§ **TASK MATERIAL**

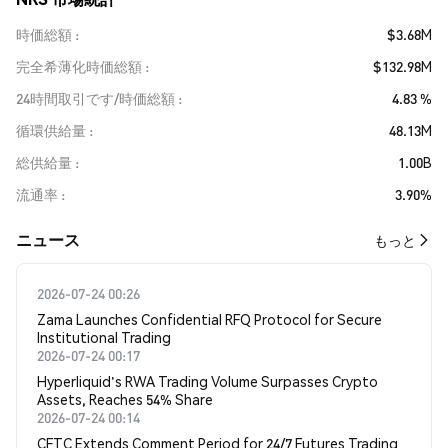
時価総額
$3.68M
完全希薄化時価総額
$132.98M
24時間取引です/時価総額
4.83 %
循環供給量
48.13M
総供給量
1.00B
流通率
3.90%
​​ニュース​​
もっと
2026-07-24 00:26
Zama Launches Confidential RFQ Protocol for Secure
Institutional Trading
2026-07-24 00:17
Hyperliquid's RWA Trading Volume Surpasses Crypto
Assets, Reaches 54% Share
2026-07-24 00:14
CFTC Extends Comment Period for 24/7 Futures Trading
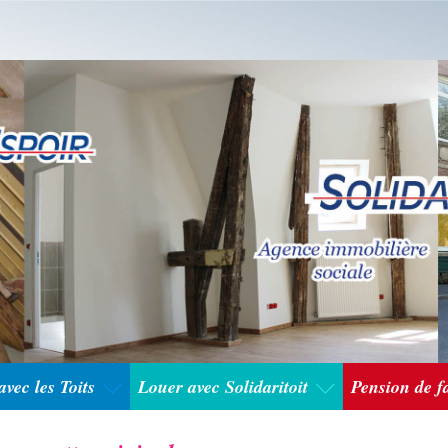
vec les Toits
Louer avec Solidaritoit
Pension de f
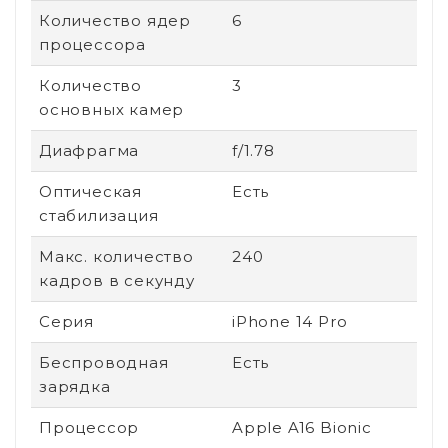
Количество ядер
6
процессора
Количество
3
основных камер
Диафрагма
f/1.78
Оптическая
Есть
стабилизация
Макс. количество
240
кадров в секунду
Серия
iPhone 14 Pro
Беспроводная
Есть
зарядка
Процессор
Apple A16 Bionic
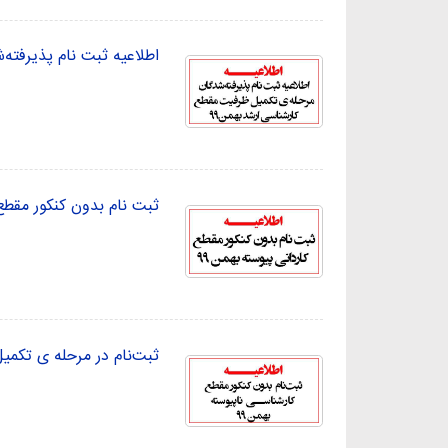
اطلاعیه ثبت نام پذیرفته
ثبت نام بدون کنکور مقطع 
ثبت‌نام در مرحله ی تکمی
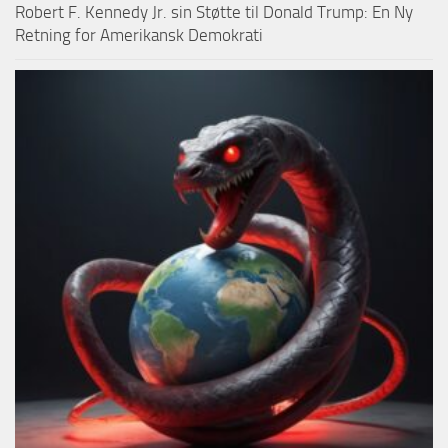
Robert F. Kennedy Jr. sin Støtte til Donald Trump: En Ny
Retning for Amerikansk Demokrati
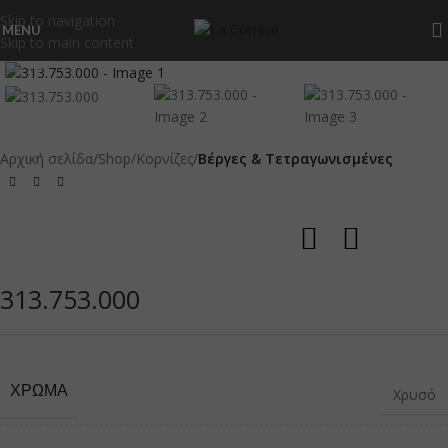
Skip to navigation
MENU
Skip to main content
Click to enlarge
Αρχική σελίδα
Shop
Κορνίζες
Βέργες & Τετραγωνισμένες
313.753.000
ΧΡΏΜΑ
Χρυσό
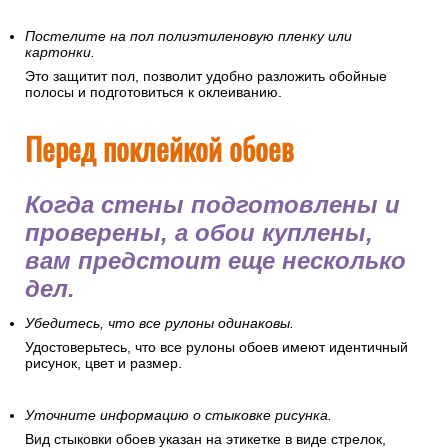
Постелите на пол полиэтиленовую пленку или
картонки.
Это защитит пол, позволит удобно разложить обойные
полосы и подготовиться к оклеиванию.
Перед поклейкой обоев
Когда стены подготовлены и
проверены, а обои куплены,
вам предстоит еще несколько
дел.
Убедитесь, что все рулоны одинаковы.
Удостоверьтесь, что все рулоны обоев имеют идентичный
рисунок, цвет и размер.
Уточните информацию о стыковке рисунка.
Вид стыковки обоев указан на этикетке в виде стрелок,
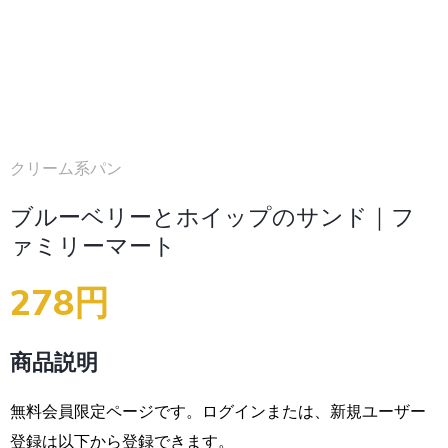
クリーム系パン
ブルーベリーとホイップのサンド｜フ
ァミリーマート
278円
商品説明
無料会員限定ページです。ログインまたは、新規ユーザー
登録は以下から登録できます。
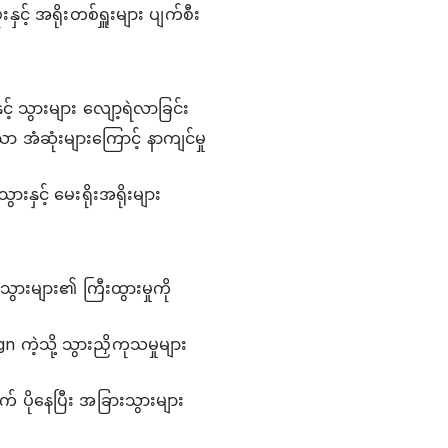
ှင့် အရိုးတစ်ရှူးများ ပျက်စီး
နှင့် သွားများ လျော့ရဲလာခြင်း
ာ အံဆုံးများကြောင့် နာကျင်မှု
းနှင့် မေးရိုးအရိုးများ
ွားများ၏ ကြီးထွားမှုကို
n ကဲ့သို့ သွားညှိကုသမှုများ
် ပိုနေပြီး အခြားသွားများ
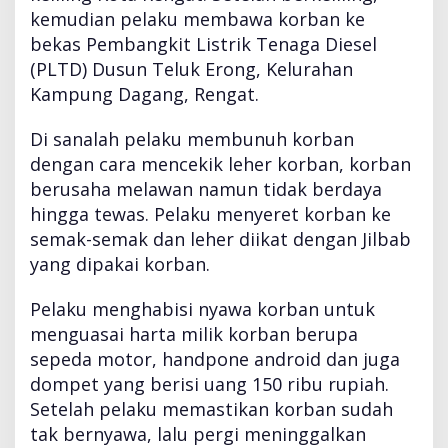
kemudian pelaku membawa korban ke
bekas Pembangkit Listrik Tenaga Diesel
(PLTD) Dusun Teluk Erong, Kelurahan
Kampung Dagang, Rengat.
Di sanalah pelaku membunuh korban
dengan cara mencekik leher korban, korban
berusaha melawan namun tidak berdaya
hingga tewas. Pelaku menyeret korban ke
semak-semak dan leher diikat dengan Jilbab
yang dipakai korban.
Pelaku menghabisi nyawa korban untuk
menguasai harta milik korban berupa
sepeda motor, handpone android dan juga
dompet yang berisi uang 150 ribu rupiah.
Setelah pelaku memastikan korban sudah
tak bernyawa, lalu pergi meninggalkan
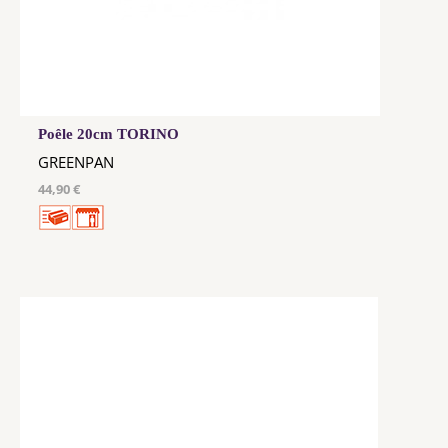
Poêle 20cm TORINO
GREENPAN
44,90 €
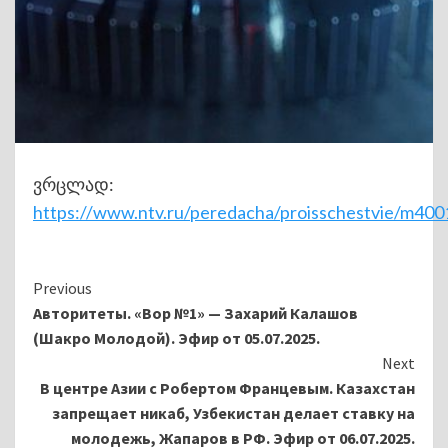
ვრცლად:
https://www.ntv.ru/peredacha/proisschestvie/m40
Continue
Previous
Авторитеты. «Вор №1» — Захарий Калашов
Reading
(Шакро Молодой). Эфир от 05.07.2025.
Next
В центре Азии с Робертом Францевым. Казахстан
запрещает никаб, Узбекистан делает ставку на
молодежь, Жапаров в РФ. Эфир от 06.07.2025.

§ **DIRECTIONS**
In the text of all the data above, swap every "Trading" for "Exchange" and keep everything else unchanged. Give back only the text, without the pictures.

§ **TASK SOLUTION**
時価総額
$3.68M
完全希薄化時価総額
$132.98M
24時間取引です/時価総額
4.83 %
循環供給量
48.13M
総供給量
1.00B
流通率
3.90%
​​ニュース​​
もっと
2026-07-24 00:26
Zama Launches Confidential RFQ Protocol for Secure
Institutional Exchange
2026-07-24 00:17
Hyperliquid's RWA Exchange Volume Surpasses Crypto
Assets, Reaches 54% Share
2026-07-24 00:14
CFTC Extends Comment Period for 24/7 Futures Exchange
vec les Toits
Louer avec Solidaritoit
Pension de f
Количество ядер
6
процессора
Количество
3
основных камер
Диафрагма
f/1.78
Оптическая
Есть
стабилизация
Макс. количество
240
кадров в секунду
Серия
iPhone 14 Pro
Беспроводная
Есть
зарядка
Процессор
Apple A16 Bionic
اطلاعیه ثبت نام پذیرفته
ثبت نام بدون کنکور مقطع 
ثبت‌نام در مرحله ی تکمی
Robert F. Kennedy Jr. sin Støtte til Donald Trump: En Ny
Retning for Amerikansk Demokrati
Skip to navigation
MENU
Skip to main content
Click to enlarge
Αρχική σελίδα
Shop
Κορνίζες
Βέργες & Τετραγωνισμένες
313.753.000
ΧΡΏΜΑ
Χρυσό
Постелите на пол полиэтиленовую пленку или
картонки.
Это защитит пол, позволит удобно разложить обойные
полосы и подготовиться к оклеиванию.
Перед поклейкой обоев
Когда стены подготовлены и
проверены, а обои куплены,
вам предстоит еще несколько
дел.
Убедитесь, что все рулоны одинаковы.
Удостоверьтесь, что все рулоны обоев имеют идентичный
рисунок, цвет и размер.
Уточните информацию о стыковке рисунка.
Вид стыковки обоев указан на этикетке в виде стрелок,
クリーム系パン
ブルーベリーとホイップのサンド｜フ
ァミリーマート
278円
商品説明
無料会員限定ページです。ログインまたは、新規ユーザー
登録は以下から登録できます。
ှင့် အရိုးတစ်ရှူးများ ပျက်စီး
နှင့် သွားများ လျော့ရဲလာခြင်း
ာ အံဆုံးများကြောင့် နာကျင်မှု
းနှင့် မေးရိုးအရိုးများ
ွားများ၏ ကြီးထွားမှုကို
n ကဲ့သို့ သွားညှိကုသမှုများ
် ပိုနေပြီး အခြားသွားများ
kemudian pelaku membawa korban ke
bekas Pembangkit Listrik Tenaga Diesel
(PLTD) Dusun Teluk Erong, Kelurahan
Kampung Dagang, Rengat.
Di sanalah pelaku membunuh korban
dengan cara mencekik leher korban, korban
berusaha melawan namun tidak berdaya
hingga tewas. Pelaku menyeret korban ke
semak-semak dan leher diikat dengan Jilbab
yang dipakai korban.
Pelaku menghabisi nyawa korban untuk
menguasai harta milik korban berupa
sepeda motor, handpone android dan juga
dompet yang berisi uang 150 ribu rupiah.
Setelah pelaku memastikan korban sudah
tak bernyawa, lalu pergi meninggalkan
Poêle 20cm TORINO
GREENPAN
44,90 €
ვრცლად:
https://www.ntv.ru/peredacha/proisschestvie/m40
Continue
Previous
Авторитеты. «Вор №1» — Захарий Калашов
Reading
(Шакро Молодой). Эфир от 05.07.2025.
Next
В центре Азии с Робертом Францевым. Казахстан
запрещает никаб, Узбекистан делает ставку на
молодежь, Жапаров в РФ. Эфир от 06.07.2025.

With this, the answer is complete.